Illustration for two particular networks

The following figure(left) illustrates the early stopping mechanism. The network is from window 1, with 7 hidden units and test MSE of 6.467. We see that if we didn’t have this approach and took the network estimated at the maximum number of iterations or some relative measure to the training error, we would end up with a model with a much worse error on the test set, indicating a poorer ability to generalize. In addition the figure compares the predicted VIX to the actual VIX. We see that the same illustrated network fails to generalize. Probably because the test data are on a range of values not covered by the training and validation data. On the other hand, a network of window 5 (bottom), stopped at iteration 33, 9 hidden units, with a test MSE of 1.597, performs well: the test data lie in the zone covered by the training and validation data.

figure3

VAR and ARIMA models

In parallel with the development of the neural network application, we also applied time series auto-regressive models, so that we could have a benchmark to compare with the neural network application.

Before employing ARIMA model, the stationarity of the time series is checked by the augmented Dickey-Fuller test, which indicates that the first difference of VIX time series is stationary. Based on the PACF plot and because we prefer simpler models, we select the ARIMA(3,1,0). The ARIMA is then re-estimated on each of the the five different training windows and the MSE is calculated on the respective test sets. In case of the ARIMA, there is no validation sample, so all the data of a window are available for estimation.

To consider the potential influence of S&P 500 index, a vector auto-regressive (VAR) model is also then applied. As we are only interested in predicting VIX, non-stationary series in levels can still be used in VAR model. In our case, VIX values and log S&P 500 returns are included in the vector. The auto selection function recommends a VAR(4) model, which is then estimated on each of the five windows, the MSE is calculated on the respective test sets.

The MSEs of ARIMA(3,1,0) on those five test sets are 2.825, 2.614, 2.548, 2.020 and 1.604 respectively.
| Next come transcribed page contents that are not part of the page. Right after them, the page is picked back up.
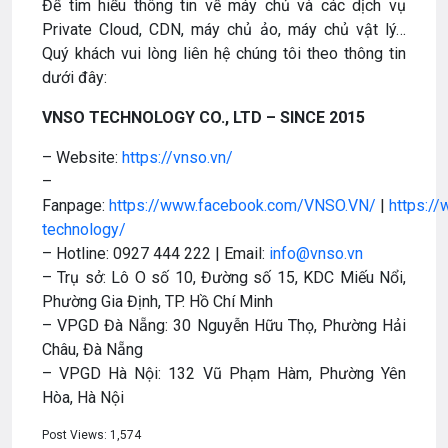
Để tìm hiểu thông tin về máy chủ và các dịch vụ
Private Cloud, CDN, máy chủ ảo, máy chủ vật lý…
Quý khách vui lòng liên hệ chúng tôi theo thông tin
dưới đây:
VNSO TECHNOLOGY CO., LTD – SINCE 2015
– Website:
https://vnso.vn/
–
Fanpage:
https://www.facebook.com/VNSO.VN/
|
https:/
technology/
– Hotline: 0927 444 222 | Email:
info@vnso.vn
– Trụ sở: Lô O số 10, Đường số 15, KDC Miếu Nổi,
Phường Gia Định, TP. Hồ Chí Minh
– VPGD Đà Nẵng: 30 Nguyễn Hữu Thọ, Phường Hải
Châu, Đà Nẵng
– VPGD Hà Nội: 132 Vũ Phạm Hàm, Phường Yên
Hòa, Hà Nội
Post Views:
1,574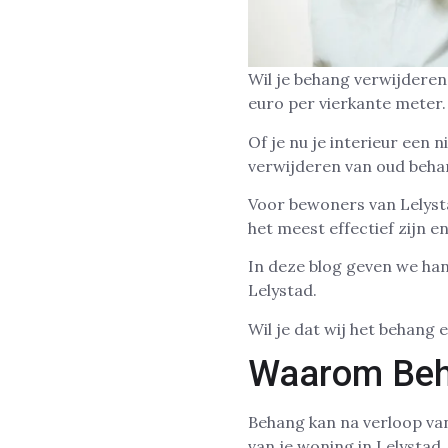
Wil je behang verwijderen
euro per vierkante meter.
Of je nu je interieur een 
verwijderen van oud behan
Voor bewoners van Lelysta
het meest effectief zijn 
In deze blog geven we hand
Lelystad.
Wil je dat wij het behang 
Waarom Beh
Behang kan na verloop van
van je woning in Lelystad.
The overall MSE equals to 2.3226. The VAR(4) model provides a slightly lower MSE of 2.3188, so that it does not improve substantially the predictions compared with the ARIMA.

Discussion

The application of neural network did not provide evidence to select a model among the three models proposed. Nor did we have an indication of the best architecture in terms of hidden units. We can say that 150 iterations was generally sufficient to train the networks. Choosing the optimal set of weights for network with the criterion of minimal validation MSE provided a good approach for early stopping.

It might be that more lags are needed, or a transformation of the VIX data, to improve the performance. A larger number of initial conditions for the sampling and for the weights might allow to avoid possible local minima. Cross-validation could be used instead of the one validation set sampling approach.

As for the contribution of S&P, which is fairly correlated with VIX contemporaneously, it might contain little information for the prediction of VIX one day ahead. An indication for this with the traditional models is that the VAR model did not improve the prediction error compared with the ARIMA models.

In some cases, the neural network performed better on the test set than ARIMA model. The poor performance on the other parts of the time series compared to ARIMA is probably due to lack of generalization.

The major obstacle however is the package we used. We had to program ourselves features that are readily available in other applications (such as MatLab), like the early stopping procedure and support for designing the scheme of training, validation and test sets. This led us to implement workarounds that were unnecessarily complex and very programming time and processing time consuming. Processing time was probably over 100 times higher if we had had access to the intermediary results. This limited our exploration of the space of different models, parameters or initial conditions. Also, we had little control over activation functions, optimization algorithms, and of course the basic setting of a feed-forward neural network with the back-propagation algorithm.